Captain Phillips is piloting his container ship off the Horn of Africa when it is attacked by pirates. Bad things happen.

I would rate this “#1 in your Netflix Queue.”

There is a fair amount of violence and blood so it’s not a good choice for kids.

Building Up The LEGO Movie


At first blush you might write-off this movie as a puffy piece of drivel trying to push you to buy more of a kid’s toy. Or you might discard it as a failed adaptation of a toy to a movie (I’m looking at you Battleship.)

Ignore those thoughts. It’s a delightful movie that will be enjoyed by you and your kids.

I won’t talk much about the plot, because it might wreck your experience.

Apparently LEGO was able to leverage their licensing for models to appearances in the movie. You have the DC Comics represented by Batman, the Green Lantern and Wonder Woman. If you like G.O.B from Arrested Development, you’ll love Will Arnett at Batman. You also have a brief appearance of Star Wars characters, including Anthony Daniels the voice of C-3PO.

I would give this my highest rating of getting a babysitter to see it in the theater. This is a rare movie that your kids will enjoy as much as you, so need need for the sitter.


Year Zero

It was December and I needed a “Y” book to finish off my A-to-Z reading challenge. I had my eye on Year Zero by Ian Baruma. But I couldn’t get my hands on a copy and the year was coming to a close. I didn’t want to fall short by one book/letter. I noticed a different Year Zero by Jeff Long. I had read one of his novels many years ago and remembered enjoying it.

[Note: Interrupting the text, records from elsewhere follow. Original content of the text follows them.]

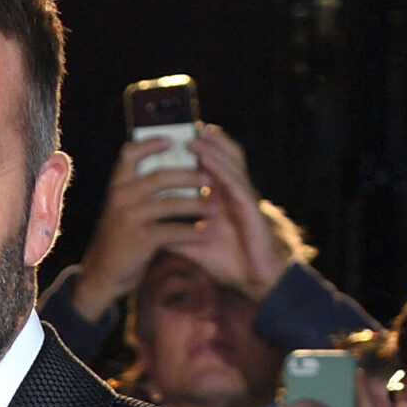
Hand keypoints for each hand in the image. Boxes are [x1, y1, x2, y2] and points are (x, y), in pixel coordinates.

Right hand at [67, 136, 210, 322]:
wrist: (101, 275)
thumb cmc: (118, 239)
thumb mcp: (120, 210)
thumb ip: (137, 191)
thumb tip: (173, 167)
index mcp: (115, 187)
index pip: (129, 154)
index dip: (150, 144)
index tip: (171, 140)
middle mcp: (119, 198)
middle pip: (160, 176)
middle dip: (189, 175)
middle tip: (211, 176)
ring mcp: (129, 219)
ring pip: (171, 203)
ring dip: (197, 203)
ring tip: (214, 205)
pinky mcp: (140, 240)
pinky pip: (173, 230)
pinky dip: (191, 231)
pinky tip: (204, 231)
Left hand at [179, 128, 289, 302]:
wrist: (254, 280)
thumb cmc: (230, 263)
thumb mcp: (195, 248)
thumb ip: (177, 237)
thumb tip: (151, 234)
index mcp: (223, 200)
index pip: (212, 169)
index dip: (199, 153)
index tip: (178, 139)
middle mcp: (235, 194)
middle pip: (224, 158)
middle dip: (208, 141)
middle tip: (189, 125)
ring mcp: (244, 198)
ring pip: (231, 164)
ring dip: (213, 148)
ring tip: (197, 134)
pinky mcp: (251, 208)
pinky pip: (235, 182)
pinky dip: (221, 169)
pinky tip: (208, 160)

But I didn’t end up enjoying this book, and a friend on Goodreads recommended a different Year Zero by Rob Reid. So I read that also. Then the first Year Zero came in from the library, so I read it.

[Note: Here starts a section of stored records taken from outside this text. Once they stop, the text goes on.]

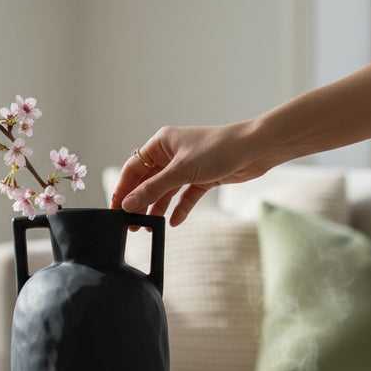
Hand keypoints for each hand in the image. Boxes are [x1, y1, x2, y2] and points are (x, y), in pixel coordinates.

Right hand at [110, 122, 270, 225]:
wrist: (255, 149)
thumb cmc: (218, 150)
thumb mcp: (180, 171)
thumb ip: (152, 189)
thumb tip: (128, 204)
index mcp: (161, 143)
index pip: (134, 167)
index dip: (123, 189)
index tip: (115, 209)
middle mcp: (172, 153)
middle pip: (148, 181)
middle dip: (140, 201)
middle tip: (131, 223)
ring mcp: (187, 165)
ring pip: (166, 190)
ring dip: (157, 207)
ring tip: (148, 226)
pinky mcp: (203, 176)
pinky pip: (185, 195)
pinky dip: (180, 208)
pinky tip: (174, 222)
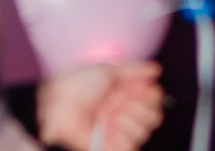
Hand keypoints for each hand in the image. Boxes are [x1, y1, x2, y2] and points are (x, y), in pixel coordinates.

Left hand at [35, 62, 163, 150]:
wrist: (58, 105)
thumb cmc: (77, 86)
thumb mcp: (107, 69)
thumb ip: (134, 70)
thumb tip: (156, 70)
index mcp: (124, 94)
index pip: (155, 99)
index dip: (149, 93)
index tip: (136, 88)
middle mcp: (124, 113)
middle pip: (154, 116)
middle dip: (137, 106)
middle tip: (118, 100)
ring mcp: (119, 131)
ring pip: (144, 130)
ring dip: (126, 119)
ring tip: (107, 113)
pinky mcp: (113, 146)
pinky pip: (132, 145)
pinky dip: (121, 134)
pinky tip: (107, 126)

That’s the tale of why I read three books called Year Zero in a month.

Year Zero by Ian Baruma explores the history of 1945. The book covers a huge spectrum of topics, from the revenge on Germans to the re-education of Japanese students under General MacArthur. 1945, was start of a new world. Germany had been defeated. Japan had been defeated. The colonies in Africa and especially Asia saw that their European overlords were capable of defeat.

The problem was that the book tackled too much. That leaves vignettes of the problems faced in 1945 and what happened as a result. It lacks a narrative because the book stays focused on 1945 and does not trace the problems forward.

Year Zero by Jeff Long is a tale of an apocalyptic disease triggered by the opening of an ancient Christian artifact. The novel held promise of exploring themes of Christianity, the collapse of civilization, revenge, and redemption. But it fell well short of saying anything meaningful or interesting.

Year Zero by Rob Reid is a fun sci-fi farce, with aliens and lawyers. The universe has fallen in love with Earth’s music, but illegally pirated all of it. Then trouble and misadventures follow.